**Texte retenu:**
Vendredi 13 juin 2008, Maison de l’Amérique latine, soirée d’hommage à Alain Robbe-Grillet
Nous voici assemblés, survivants ou croyant l’être, pour évoquer l’omniprésence d’un disparu qui du brevet académique d’immortalité voulut bien passer les épreuves écrites, mais pas l’oral.
Une cérémonie comme celle-ci a toujours un peu les airs d’une vaste tablée de spirites. Sauf que la voix convoquée, si elle se faisait entendre, nous répéterait sans doute d’un ton bourru qu’elle n’a rien à ajouter.
C’est bien entendu Jérôme Lindon qui aurait dû s’exprimer ici à ma place, mais même les nouvelles et insolentes attaques portées contre la loi Lang ne le feront pas revenir, lui non plus. Il fut, lui, l’éditeur d’Alain. Ces quelques mots de ma part ne sont inspirés que d’une rencontre tardive et d’une complicité d’autant plus vive qu’elle avait peu de temps devant elle. Pour Alain, je ne fus que l’éditeur d’un dernier livre qu’il prit soin de ne pas englober dans son œuvre littéraire tout en n’en pensant peut-être pas moins ; l’éditeur heureux de plusieurs livres de Catherine ; le futur éditeur d’une biographie d’Alain due à la plume et au long compagnonnage d’Olivier Corpet ; le doyen du conseil d’administration de l’IMEC, institution avec laquelle tant de liens avec lui se sont tissés ; enfin l’ancien président de la Commission du CNC qui s’enorgueillit d’avoir pu aider tant soit peu à la production de son dernier film.

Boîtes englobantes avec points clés
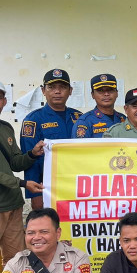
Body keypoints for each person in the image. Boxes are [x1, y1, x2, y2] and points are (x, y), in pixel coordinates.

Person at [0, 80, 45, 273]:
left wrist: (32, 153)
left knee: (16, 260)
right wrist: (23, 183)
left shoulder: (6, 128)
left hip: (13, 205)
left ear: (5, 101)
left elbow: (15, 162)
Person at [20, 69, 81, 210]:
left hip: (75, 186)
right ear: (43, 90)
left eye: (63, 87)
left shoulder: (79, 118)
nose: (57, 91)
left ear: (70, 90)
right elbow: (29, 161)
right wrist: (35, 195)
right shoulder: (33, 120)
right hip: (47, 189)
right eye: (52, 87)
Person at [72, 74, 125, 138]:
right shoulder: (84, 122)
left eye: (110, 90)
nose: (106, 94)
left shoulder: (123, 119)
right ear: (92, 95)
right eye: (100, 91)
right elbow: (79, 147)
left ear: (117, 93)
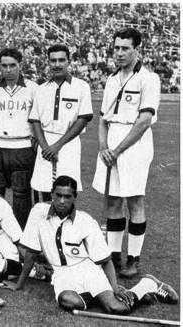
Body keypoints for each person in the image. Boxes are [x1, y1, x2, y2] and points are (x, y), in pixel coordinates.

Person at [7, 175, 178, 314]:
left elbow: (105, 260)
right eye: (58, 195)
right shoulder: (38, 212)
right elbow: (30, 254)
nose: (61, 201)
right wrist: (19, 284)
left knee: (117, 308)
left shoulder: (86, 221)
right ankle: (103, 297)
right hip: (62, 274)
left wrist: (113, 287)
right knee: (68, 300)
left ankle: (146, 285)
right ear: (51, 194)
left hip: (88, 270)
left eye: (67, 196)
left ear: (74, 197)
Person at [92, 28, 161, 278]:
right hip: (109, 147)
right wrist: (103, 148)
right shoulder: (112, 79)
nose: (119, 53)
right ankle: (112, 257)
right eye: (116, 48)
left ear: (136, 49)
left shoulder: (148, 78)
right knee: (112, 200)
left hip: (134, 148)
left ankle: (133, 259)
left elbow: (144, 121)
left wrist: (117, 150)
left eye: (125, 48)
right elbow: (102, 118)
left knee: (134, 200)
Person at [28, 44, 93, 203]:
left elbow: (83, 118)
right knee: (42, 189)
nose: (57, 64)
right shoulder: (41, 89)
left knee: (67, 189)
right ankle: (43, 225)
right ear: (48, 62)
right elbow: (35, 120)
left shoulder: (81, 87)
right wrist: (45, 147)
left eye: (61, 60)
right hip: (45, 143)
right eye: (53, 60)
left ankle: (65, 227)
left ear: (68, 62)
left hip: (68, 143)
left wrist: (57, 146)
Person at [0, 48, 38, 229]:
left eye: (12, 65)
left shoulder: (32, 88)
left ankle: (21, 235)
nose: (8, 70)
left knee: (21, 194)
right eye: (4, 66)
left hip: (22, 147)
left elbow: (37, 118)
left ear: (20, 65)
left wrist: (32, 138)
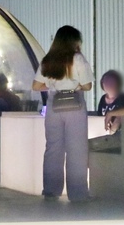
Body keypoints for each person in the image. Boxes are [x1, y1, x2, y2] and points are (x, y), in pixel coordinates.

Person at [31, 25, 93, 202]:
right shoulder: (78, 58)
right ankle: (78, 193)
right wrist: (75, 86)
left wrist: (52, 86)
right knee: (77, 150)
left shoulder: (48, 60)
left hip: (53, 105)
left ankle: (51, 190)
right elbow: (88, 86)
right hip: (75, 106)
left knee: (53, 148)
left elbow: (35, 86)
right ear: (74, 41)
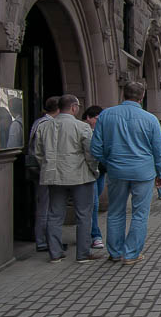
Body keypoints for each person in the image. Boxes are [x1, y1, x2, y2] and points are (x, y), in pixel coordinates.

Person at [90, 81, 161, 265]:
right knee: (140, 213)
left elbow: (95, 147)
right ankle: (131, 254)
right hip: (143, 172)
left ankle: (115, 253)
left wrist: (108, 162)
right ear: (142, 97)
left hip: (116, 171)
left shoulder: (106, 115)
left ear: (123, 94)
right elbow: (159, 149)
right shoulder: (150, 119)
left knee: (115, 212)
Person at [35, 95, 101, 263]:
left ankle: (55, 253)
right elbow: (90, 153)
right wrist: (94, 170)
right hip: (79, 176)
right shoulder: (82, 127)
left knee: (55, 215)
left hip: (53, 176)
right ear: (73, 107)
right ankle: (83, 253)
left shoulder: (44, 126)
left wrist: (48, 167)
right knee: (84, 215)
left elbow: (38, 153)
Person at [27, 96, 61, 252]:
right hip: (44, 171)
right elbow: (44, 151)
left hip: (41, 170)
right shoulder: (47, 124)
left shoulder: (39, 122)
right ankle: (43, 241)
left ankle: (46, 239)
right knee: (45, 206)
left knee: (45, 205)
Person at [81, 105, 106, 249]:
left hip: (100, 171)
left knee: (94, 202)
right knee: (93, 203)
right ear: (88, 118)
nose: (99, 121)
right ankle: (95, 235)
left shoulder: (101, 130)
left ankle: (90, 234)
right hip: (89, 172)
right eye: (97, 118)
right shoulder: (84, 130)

**Consignes:**
1 > D'après l'hommage à Alain Robbe-Grillet, qui fut l'éditeur d'Alain ?
2 > Recopiez l'hommage à Alain Robbe-Grillet de « Une cérémonie comme » à « rien à ajouter. ».

**Réponses par point:**
1 > Jérôme Lindon.

2 >
Une cérémonie comme celle-ci a toujours un peu les airs d’une vaste tablée de spirites. Sauf que la voix convoquée, si elle se faisait entendre, nous répéterait sans doute d’un ton bourru qu’elle n’a rien à ajouter.